The profession widely expects Congress to clarify that gifts which are tax-free when completed remain tax-free upon death. Still, "The potential for clawback is something clients should be aware of before undertaking a gifting strategy," Clark says. Advisors need to ensure the estate has liquidity to cover the tax if the recapture ultimately applies, she adds.

Estate Tax Portability For Recent Deaths
Under a new rule, married decedents who don't use their full $5 million gift-and-estate-tax exemption may pass the unused portion to their surviving spouse, who may then add it to his or her own exemption. Portability provides "a hedge against future appreciation in the surviving spouse's estate," says Terry Headley, president of Headley Financial Group in Omaha.

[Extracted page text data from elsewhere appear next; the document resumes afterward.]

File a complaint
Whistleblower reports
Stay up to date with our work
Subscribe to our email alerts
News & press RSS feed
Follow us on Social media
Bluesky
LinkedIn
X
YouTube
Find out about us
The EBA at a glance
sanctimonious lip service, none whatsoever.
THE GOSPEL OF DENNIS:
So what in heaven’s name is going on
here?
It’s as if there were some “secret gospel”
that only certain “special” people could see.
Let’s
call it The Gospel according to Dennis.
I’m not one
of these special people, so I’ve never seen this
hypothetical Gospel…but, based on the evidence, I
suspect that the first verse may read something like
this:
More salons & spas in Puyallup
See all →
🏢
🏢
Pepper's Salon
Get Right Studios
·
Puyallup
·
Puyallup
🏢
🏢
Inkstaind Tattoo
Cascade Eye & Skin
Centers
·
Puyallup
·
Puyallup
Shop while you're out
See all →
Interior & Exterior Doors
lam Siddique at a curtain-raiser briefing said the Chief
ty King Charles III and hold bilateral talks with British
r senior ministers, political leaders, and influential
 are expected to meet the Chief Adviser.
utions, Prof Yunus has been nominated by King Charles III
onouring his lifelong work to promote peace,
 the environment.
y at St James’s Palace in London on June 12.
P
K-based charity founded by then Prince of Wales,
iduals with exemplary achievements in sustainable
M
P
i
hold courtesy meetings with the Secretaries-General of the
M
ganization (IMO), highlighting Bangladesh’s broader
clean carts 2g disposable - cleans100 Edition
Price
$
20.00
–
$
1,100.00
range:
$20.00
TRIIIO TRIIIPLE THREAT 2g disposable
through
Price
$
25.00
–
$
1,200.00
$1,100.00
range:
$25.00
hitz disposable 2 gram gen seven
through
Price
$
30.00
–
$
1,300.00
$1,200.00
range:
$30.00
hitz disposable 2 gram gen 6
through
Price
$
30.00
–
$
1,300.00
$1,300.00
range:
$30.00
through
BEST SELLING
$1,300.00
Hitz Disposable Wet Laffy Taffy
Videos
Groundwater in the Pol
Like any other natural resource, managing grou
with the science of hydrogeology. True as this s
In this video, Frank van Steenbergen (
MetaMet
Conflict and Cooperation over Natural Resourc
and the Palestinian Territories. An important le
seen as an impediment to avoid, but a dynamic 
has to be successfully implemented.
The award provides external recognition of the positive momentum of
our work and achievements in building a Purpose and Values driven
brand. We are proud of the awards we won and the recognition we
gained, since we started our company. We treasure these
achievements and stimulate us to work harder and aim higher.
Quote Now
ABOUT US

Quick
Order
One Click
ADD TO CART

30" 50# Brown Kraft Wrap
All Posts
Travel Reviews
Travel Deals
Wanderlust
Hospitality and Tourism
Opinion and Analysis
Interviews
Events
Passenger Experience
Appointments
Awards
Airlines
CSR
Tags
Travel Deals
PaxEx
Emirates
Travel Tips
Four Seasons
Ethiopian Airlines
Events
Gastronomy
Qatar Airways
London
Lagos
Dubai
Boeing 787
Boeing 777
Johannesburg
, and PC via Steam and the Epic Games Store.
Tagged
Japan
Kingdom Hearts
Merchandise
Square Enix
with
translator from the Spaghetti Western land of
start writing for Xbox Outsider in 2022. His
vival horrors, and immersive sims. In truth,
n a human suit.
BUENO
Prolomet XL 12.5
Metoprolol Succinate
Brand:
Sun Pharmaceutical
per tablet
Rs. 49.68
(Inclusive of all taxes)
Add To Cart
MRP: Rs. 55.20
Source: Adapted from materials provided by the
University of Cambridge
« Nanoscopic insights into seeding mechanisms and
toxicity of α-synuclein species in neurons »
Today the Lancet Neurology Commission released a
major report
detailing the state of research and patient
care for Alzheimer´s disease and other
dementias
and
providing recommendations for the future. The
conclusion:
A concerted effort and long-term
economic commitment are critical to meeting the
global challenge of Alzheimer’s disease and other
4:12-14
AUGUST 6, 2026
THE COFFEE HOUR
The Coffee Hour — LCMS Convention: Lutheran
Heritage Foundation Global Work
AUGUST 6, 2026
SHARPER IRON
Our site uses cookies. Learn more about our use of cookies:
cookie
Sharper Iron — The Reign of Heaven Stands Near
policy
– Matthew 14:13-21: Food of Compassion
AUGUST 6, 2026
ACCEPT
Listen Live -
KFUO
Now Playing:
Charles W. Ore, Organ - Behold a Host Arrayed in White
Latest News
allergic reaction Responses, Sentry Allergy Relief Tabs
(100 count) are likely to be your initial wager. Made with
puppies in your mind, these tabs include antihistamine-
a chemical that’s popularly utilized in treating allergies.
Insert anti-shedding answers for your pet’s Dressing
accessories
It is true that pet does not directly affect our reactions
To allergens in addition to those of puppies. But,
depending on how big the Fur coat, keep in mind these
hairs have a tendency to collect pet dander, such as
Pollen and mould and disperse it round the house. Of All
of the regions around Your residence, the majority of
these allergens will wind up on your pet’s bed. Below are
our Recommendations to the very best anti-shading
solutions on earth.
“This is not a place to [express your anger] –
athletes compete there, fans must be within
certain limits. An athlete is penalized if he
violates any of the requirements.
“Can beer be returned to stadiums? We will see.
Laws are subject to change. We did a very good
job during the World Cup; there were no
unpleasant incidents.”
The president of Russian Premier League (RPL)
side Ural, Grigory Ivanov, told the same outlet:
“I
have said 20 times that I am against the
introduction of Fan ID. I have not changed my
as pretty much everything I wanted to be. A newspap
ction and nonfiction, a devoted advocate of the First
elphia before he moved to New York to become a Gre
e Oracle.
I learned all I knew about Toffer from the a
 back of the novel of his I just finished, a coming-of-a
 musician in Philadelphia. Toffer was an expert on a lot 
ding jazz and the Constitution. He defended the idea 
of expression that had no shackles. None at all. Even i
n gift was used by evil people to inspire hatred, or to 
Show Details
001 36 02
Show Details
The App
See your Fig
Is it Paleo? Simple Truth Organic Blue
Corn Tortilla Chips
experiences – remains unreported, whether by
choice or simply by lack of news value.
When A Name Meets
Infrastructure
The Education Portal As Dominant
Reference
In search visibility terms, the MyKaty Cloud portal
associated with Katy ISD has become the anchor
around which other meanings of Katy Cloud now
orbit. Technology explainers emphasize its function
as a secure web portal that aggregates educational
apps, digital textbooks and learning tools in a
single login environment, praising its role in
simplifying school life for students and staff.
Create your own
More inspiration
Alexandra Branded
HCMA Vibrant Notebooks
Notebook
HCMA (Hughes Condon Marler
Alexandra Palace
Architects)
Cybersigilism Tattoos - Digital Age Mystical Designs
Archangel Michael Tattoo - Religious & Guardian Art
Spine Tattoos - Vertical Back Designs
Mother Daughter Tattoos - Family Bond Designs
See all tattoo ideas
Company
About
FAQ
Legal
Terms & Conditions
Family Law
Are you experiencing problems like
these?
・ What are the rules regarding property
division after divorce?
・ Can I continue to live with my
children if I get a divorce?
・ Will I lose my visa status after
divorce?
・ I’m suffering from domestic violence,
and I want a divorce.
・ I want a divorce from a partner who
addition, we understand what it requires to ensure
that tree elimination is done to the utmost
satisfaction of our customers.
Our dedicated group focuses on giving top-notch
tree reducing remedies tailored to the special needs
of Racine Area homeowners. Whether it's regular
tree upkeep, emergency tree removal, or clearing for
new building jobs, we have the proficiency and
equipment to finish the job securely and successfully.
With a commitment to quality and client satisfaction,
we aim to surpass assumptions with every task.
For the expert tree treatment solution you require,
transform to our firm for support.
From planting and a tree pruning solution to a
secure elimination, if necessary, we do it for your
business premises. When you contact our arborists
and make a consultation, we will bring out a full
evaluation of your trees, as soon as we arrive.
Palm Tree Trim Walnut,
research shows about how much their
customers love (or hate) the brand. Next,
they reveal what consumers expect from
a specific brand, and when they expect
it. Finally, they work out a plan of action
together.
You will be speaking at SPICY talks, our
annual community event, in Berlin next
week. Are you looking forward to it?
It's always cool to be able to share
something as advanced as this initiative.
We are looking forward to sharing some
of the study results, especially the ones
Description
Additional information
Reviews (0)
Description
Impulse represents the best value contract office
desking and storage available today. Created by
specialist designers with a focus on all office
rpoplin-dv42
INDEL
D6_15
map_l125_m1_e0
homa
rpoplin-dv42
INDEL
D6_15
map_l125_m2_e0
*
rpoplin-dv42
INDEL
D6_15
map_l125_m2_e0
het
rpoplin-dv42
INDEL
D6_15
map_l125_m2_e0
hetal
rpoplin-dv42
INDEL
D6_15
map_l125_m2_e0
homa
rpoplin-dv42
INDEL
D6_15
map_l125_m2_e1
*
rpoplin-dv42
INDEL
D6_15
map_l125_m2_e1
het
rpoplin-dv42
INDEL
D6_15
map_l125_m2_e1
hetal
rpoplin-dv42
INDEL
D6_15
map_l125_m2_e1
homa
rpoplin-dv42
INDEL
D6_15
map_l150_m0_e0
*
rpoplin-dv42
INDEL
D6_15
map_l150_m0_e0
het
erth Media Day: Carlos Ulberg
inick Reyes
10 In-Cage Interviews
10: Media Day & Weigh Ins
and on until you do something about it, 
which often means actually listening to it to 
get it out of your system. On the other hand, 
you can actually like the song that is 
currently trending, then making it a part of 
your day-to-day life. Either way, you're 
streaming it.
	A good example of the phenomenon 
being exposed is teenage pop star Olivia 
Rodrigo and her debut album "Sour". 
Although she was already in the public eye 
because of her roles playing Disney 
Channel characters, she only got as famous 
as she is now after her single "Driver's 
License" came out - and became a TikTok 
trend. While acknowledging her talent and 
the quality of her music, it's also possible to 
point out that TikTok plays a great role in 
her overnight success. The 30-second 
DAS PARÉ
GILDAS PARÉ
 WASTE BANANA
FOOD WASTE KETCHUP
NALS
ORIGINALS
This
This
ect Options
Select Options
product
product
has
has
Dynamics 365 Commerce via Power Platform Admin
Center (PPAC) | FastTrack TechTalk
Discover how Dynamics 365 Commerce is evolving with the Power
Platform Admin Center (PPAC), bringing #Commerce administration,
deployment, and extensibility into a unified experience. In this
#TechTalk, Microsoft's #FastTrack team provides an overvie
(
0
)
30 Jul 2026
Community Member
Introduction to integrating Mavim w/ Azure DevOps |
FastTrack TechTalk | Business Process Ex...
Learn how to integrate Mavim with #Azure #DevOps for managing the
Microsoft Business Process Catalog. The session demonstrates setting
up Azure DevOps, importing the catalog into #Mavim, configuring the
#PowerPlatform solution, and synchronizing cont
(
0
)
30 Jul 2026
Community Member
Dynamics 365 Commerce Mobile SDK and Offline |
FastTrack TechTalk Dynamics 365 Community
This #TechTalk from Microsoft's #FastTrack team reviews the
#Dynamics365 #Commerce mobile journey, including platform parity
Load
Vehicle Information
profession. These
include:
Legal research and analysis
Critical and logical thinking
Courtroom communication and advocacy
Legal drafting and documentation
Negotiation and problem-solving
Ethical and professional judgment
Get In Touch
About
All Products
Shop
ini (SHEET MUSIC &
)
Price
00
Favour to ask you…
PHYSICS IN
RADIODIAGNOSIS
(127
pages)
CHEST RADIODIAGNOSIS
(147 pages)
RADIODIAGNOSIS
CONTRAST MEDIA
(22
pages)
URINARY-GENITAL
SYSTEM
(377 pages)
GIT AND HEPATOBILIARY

To benefit under current law, both spouses would have to perish in 2011 or 2012. "We don't know if portability will be extended," says Headley. To preserve the first-to-die's unused exemption in the event portability is extended, an estate tax return must be filed for the first death and an election made. The return is due within nine months of the death plus extensions, so the clock is ticking on 2011 passings.

Depreciation Deductions Gone Wild
For business owners, the Section 179 depreciation deduction remains at its highest level ever, according to CCH's Luscombe. As much as $500,000 of the total purchase price of all new and used equipment placed in service in 2011 can be deducted on this year's business tax return, rather than spread over the life of the assets. The Section 179 deduction phases out for businesses that buy more than $2 million of qualifying property this year.

But the real action is with 100% bonus depreciation, which likewise provides an instant deduction for an asset's entire cost. Only new property qualifies for bonus depreciation. But there is no limit on how much a business can buy and write off. Better still, the deduction can be used to create a net operating loss (whereas Section 179 expensing generally can't), which in turn can nab the client a refund of previously paid taxes or offset future years' income, says Filomeno's Tedone.

Come 2012, both Section 179 depreciation and bonus deprecation offer smaller savings.

Another tip for business clients: Self-employed individuals qualify for the 2% Social Security tax holiday salaried workers are enjoying this year. The break applies to the first $106,800 of net self-employment income and should be figured into estimated tax payments.